Reading passage below:
Symbol | in examples shows current cursor position. It will not be present in actual lines as symbol |. Only its position number is known. But in examples I will use | character for visual clarity. And it will be visually present only if it affects the result (otherwise it can be anywhere in the line).

Examples of lines with cursor positions and boundary characters, text that should be retrieved from them (after ->) and comment (after #):

(line with cursor -> extracted text  # comment)
~ -> ~  # cursor can be anywhere in the line, result should be the same, "~" extracted
 ~  -> ~  # the same but with trimmed spaces, "~" extracted

 ~/.local/share/applications  -> ~/.local/share/applications  # spaces trimmed, "~/.local/share/applications" extracted
 /home  -> /home
 
'~/te st' -> ~/te st  # result should be the same no matter where the cursor is located

|"~/te st1" '~/te st2' -> ~/te st1  # border case: cursor touches boundary character, "~/te st1" extracted
"~/te st1"| '~/te st2' -> ~/te st1  # border case, same result
"~/te st1" |'~/te st2' -> ~/te st2  # border case, "~/te st2" extracted
"~/te st1" '|~/te st2' -> ~/te st2
"~/te st1" '~/te st2|' -> ~/te st2
"~/te st1" '~/te st2'| -> ~/te st2  # border case, "~/te st2" extracted

https://stackoverflow.com/ -> https://stackoverflow.com/
  https://stackoverflow.com   -> https://stackoverflow.com
  'https://stackoverflow.com'   -> https://stackoverflow.com

~ /etc 1 /etc 2 '/home' 3 /etc 4 '/home' 5 "/media" 6 "~/te st" 7 ~ "$HO|ME" ~  -> $HOME  # many URIs in one line, "$HOME" extracted

Later in processing tilde sign ~ and environment variables like $HOME will be expanded. But this can be excluded from scope of the current question. Trimming of spaces can also be excluded for keeping this question more simple.
End of Reading passage.
▸ Task to complete
Summarize the passage on extracting text at a cursor position in two sentences.
Extracted data below:
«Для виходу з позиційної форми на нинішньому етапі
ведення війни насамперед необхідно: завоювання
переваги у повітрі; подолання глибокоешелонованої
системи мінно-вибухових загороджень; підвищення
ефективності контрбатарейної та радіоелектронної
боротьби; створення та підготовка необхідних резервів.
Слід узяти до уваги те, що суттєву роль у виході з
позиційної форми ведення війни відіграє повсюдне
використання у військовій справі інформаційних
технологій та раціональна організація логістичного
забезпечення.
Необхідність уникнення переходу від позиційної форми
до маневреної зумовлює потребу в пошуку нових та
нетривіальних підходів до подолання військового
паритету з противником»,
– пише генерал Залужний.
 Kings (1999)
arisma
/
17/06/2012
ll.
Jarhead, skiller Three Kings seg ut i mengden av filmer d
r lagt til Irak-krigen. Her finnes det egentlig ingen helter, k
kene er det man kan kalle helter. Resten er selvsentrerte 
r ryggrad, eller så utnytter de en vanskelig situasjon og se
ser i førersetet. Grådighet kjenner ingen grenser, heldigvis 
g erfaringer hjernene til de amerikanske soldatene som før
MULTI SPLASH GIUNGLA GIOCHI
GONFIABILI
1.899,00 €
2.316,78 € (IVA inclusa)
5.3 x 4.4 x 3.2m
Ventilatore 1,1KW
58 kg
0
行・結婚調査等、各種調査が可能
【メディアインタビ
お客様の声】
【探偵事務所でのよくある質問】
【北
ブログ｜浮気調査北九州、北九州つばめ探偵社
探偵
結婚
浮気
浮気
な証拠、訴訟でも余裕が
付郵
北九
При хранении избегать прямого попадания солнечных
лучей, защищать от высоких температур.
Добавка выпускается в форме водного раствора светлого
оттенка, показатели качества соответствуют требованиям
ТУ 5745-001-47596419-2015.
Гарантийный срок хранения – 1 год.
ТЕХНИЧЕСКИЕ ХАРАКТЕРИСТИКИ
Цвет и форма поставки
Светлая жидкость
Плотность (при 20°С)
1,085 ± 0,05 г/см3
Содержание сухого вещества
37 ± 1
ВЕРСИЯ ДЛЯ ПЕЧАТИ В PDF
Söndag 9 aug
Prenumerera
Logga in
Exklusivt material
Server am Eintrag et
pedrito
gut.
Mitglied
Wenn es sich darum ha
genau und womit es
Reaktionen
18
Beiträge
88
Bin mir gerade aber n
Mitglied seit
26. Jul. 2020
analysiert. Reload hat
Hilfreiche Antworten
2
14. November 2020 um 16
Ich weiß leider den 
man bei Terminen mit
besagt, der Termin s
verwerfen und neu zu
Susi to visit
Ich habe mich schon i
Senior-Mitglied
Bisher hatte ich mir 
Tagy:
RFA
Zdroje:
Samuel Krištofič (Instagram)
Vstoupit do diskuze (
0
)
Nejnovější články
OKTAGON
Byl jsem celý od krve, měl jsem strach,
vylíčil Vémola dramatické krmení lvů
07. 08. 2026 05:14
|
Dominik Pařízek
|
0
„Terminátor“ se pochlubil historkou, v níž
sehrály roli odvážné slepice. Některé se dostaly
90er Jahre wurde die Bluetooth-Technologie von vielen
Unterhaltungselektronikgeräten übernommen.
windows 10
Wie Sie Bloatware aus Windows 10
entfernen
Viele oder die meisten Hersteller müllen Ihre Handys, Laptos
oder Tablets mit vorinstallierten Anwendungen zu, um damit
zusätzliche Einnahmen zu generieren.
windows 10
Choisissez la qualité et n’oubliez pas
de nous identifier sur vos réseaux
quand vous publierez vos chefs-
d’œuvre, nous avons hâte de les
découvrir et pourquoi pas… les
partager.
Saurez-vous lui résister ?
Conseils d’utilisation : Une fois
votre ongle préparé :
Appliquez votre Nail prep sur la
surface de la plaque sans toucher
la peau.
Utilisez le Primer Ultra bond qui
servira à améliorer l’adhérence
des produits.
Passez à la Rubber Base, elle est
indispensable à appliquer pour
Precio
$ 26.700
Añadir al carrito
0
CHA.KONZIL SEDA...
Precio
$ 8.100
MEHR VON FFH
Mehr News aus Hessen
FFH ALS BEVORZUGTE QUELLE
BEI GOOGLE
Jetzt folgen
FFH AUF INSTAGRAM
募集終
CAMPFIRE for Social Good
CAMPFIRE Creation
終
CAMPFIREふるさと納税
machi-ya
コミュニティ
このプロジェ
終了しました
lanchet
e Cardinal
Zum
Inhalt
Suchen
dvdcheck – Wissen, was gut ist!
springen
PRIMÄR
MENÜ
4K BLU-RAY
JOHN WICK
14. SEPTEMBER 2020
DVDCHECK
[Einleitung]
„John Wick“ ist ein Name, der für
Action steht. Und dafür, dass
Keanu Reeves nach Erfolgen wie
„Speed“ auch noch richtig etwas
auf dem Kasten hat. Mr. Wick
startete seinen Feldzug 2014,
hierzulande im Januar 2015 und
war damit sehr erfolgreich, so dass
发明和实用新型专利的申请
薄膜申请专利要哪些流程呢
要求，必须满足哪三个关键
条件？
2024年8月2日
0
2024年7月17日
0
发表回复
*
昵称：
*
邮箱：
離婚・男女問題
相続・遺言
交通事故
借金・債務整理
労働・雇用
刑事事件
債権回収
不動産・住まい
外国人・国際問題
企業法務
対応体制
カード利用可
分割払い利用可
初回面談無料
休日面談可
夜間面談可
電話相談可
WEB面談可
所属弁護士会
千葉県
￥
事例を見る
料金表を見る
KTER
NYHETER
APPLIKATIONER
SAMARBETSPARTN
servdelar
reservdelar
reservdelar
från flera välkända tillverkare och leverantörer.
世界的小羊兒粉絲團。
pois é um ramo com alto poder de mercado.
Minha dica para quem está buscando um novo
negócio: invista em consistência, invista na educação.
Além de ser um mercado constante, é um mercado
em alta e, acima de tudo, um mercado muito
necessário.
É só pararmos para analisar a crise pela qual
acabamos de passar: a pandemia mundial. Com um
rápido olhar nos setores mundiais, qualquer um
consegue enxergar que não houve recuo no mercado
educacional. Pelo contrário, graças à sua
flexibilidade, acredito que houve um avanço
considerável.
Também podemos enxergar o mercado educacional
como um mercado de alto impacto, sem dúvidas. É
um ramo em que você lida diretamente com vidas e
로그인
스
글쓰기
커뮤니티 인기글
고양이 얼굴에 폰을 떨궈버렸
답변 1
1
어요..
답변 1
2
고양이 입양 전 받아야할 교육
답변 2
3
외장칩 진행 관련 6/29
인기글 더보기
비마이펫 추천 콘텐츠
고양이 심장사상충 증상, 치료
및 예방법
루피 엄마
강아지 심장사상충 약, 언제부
End of Extracted data.
▸ Response
The | symbol in the examples marks the cursor position, which in actual lines is known only as a position number. Example lines show what text should be extracted from each, including border cases where the cursor touches a boundary character and a line with many URIs, and expanding the tilde and environment variables like $HOME, along with trimming spaces, can be left out of the question's scope.